Hopefully that will give you something to start working on before you get more assistance.


-Ryan

udbmello2 08-08-2011 02:17 PM

Hi Ryan, Yes...fun...Feel free to jump on a plane and come join the "fun." Ha. The spray foam was just a temporary way to keep the snow from blowing in. I know, I know...For shame.

The house itself is level for the most part. The floor does have a slight - lean - shall we say, but nothing major at this point. The only place where the floor is a serious issue is at the threshold where the garage bay doors is & was (one door removed). For that, the contractor that quoted me said he would bust up about 6-8 feet into the garage, and repour the concrete floor in that space only. The roof seems to be what is holding everything together. I can't imagine much weight being on those walls because they are mostly straight (corners excluded). Temp wall and posts as you described seem like the best way to go.
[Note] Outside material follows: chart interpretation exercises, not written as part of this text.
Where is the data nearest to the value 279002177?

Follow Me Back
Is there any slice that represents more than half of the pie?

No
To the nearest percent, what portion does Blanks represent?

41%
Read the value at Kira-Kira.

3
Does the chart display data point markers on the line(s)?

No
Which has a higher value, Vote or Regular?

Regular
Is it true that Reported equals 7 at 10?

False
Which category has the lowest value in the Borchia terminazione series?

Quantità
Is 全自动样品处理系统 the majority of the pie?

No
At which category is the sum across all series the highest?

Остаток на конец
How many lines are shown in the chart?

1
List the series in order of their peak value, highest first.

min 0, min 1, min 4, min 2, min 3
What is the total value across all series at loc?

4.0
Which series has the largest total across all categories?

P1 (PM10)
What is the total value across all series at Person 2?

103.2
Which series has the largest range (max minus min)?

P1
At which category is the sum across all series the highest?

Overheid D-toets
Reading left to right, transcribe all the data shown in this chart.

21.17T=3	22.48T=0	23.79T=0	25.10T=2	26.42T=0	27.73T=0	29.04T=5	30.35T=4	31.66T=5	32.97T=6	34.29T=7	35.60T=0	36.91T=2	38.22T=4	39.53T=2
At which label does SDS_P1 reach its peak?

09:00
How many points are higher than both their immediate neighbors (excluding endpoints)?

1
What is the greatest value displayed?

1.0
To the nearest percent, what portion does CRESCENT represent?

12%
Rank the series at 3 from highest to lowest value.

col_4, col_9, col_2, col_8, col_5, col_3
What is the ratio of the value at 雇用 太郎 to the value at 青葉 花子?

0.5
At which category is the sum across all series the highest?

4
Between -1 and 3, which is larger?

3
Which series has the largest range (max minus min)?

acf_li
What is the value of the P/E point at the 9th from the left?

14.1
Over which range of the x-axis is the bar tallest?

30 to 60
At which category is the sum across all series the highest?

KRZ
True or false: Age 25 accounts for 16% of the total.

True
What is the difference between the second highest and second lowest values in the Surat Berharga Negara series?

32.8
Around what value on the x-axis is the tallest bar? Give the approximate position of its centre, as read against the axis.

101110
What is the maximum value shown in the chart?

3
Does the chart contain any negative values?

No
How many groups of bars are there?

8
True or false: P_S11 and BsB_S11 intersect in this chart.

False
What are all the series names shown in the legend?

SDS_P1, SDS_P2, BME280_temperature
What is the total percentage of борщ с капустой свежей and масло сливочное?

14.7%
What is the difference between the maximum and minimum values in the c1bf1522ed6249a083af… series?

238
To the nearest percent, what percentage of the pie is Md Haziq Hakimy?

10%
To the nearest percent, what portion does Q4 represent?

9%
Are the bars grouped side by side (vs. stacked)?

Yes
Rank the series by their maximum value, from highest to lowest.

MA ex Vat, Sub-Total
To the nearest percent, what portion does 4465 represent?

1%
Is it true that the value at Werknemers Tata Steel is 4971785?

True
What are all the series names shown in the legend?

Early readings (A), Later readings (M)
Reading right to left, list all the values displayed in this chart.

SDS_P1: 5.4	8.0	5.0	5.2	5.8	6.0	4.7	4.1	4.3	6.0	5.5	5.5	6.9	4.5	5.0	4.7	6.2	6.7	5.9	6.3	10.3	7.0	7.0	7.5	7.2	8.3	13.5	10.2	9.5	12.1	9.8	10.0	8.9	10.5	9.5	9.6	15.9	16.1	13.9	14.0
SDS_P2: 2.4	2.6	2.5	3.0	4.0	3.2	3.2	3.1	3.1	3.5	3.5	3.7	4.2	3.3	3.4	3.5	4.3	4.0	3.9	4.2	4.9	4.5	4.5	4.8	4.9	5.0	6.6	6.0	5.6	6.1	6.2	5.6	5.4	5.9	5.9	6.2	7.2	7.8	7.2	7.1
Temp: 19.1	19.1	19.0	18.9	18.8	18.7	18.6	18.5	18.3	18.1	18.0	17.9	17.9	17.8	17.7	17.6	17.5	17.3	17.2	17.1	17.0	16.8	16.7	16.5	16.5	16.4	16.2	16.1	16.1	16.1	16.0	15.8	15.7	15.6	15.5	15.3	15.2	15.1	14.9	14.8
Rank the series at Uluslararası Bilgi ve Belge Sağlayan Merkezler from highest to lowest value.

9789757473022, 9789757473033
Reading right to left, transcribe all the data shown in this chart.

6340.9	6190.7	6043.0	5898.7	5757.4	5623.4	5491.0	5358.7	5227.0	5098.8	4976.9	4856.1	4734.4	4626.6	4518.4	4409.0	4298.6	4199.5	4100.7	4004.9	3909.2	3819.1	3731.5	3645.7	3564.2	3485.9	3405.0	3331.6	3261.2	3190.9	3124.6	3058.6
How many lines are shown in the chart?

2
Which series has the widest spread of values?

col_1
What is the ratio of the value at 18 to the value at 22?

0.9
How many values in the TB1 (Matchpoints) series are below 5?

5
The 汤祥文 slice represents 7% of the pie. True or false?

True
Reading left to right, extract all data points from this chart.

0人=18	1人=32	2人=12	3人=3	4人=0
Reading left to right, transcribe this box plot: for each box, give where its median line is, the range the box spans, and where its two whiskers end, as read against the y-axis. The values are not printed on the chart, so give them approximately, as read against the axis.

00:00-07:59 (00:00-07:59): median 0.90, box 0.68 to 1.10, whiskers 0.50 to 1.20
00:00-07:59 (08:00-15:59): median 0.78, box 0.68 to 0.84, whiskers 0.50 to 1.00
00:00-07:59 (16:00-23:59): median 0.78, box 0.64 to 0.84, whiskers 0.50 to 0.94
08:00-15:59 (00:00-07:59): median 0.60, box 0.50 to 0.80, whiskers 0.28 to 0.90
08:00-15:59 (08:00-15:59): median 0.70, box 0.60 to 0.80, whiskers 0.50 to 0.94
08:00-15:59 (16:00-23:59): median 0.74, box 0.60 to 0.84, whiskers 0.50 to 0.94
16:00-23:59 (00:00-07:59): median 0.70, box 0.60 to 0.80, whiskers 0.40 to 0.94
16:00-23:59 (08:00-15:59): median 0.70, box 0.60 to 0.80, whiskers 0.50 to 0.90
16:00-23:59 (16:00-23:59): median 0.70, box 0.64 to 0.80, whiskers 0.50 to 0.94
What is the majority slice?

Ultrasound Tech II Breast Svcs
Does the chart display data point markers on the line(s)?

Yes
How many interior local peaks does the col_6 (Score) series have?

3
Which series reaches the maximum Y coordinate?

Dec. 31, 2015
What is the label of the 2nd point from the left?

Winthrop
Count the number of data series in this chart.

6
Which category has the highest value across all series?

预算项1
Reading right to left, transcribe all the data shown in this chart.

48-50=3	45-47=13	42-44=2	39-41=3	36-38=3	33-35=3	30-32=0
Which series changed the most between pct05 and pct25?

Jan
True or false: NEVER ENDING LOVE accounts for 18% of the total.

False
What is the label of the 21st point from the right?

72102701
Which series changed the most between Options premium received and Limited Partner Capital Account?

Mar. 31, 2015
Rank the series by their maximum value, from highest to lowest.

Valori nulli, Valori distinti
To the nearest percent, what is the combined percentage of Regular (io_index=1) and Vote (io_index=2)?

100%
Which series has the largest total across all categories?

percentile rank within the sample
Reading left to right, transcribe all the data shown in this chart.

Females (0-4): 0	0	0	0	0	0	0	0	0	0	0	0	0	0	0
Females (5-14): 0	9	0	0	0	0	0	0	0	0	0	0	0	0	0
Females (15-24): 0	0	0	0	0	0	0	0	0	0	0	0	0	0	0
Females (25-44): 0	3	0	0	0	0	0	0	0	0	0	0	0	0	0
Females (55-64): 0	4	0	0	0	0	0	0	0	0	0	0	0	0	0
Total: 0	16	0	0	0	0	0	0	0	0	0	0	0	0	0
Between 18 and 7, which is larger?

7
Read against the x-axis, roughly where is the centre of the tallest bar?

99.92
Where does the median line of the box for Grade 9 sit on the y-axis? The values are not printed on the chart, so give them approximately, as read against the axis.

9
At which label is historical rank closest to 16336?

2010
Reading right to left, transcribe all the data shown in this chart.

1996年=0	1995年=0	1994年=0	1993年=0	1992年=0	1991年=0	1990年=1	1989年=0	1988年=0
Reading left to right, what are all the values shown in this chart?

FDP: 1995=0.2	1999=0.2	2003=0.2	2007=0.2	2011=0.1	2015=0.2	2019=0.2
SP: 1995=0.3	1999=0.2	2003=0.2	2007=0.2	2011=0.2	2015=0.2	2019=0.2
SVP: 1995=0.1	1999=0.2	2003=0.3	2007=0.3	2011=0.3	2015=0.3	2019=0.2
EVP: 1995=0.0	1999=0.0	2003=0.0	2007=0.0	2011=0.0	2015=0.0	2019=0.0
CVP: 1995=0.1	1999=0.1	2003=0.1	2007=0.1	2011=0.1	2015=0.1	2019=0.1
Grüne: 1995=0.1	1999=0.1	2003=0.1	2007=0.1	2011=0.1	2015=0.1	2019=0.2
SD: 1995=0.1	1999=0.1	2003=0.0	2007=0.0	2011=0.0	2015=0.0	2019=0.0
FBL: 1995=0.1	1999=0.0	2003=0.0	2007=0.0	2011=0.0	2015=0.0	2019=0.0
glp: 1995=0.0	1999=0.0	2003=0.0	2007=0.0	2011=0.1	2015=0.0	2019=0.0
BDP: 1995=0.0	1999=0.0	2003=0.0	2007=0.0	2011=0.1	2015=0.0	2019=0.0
Very funny about pulling them out...so true, so true. The wall between the corners is not being renovated at all. It appears solid and I see no need to get into it. I will be applying tar to the foundation as well as plastic under the drainage up to the house. Thank you for your time & tips!

nealtw 08-10-2011 10:30 PM

I don't know anything about these block houses but I know ugle when I see it. That looks like a lump of concrete running across the back. Just by looking at the end of it, it dosn't look like a good one. I think I would spend a few hundred on an engineer to make sure your plan will work as we all hate doing thing twice.

BridgeMan 08-10-2011 10:32 PM

Looks like you may be missing part of a footing at the corner, resulting in the blocks settling and doing other naughty things. Make sure any repairs you do have something substantial to bear against.

I repaired a double-wide concrete block foundation a few years ago by chipping out and removing the broken blocks, installing replacements using non-shrink mortar. In that case, the footing was performing well, and the only thing I could figure out was that the blocks were damaged during the set-up process for the double-wide.

Worked like a charm, except for the darn digging I had to do to access the area.